• PROBLEM TO SOLVE:
Find and copy each line of the records where the string "Google" shows up.

• ENTRIES SUPPLIED:
------------------------------------------------

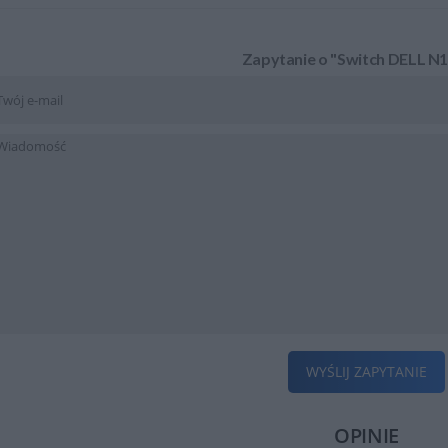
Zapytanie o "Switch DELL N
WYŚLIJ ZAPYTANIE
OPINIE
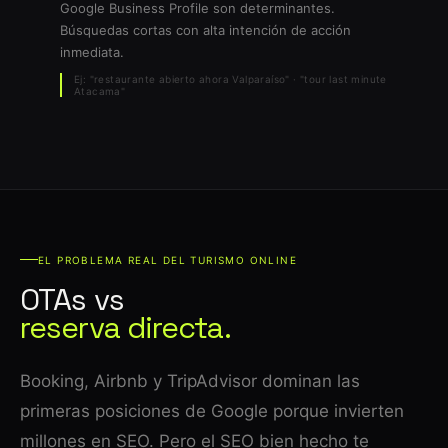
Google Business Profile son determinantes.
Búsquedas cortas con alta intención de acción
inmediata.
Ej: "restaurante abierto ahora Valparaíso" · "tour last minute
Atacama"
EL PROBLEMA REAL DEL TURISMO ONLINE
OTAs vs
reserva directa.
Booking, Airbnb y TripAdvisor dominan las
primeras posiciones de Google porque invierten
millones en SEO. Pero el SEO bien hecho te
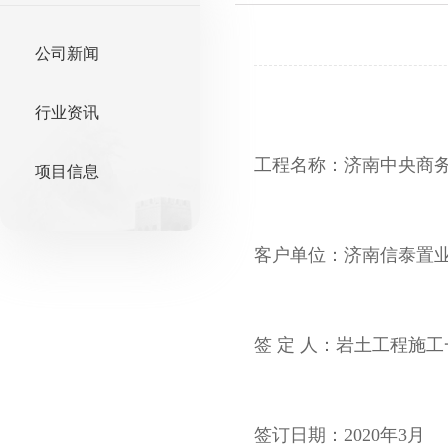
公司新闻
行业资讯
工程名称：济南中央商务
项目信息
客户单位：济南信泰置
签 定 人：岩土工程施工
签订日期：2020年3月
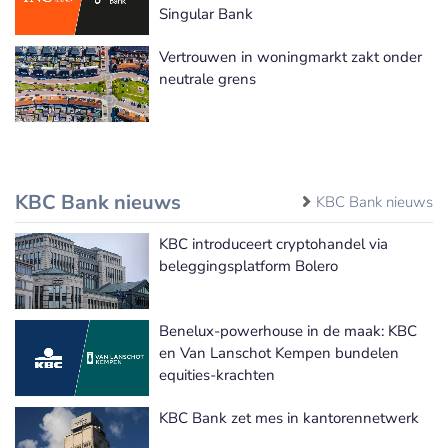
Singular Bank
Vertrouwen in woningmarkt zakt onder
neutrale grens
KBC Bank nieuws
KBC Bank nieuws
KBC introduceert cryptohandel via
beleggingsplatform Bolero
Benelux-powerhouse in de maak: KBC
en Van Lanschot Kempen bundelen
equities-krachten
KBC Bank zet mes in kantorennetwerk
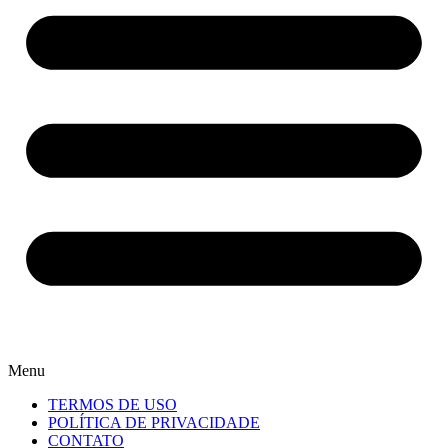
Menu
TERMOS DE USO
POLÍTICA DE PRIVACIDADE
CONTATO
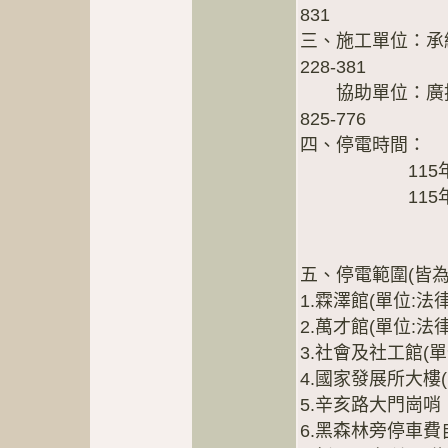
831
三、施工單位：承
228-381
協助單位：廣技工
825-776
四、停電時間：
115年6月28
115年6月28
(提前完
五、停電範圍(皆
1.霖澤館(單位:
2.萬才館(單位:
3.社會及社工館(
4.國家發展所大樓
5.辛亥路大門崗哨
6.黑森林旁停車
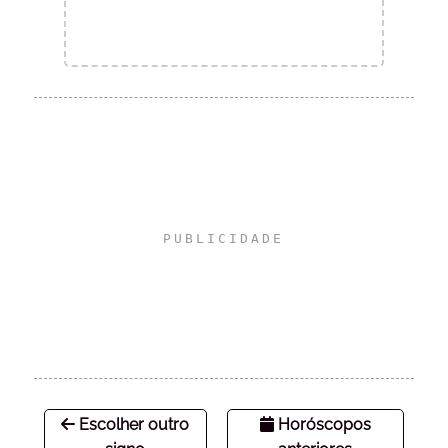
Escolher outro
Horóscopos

------------------------------------------------

• RESULT OF THIS TASK:
Google Business Profile son determinantes.
primeras posiciones de Google porque invierten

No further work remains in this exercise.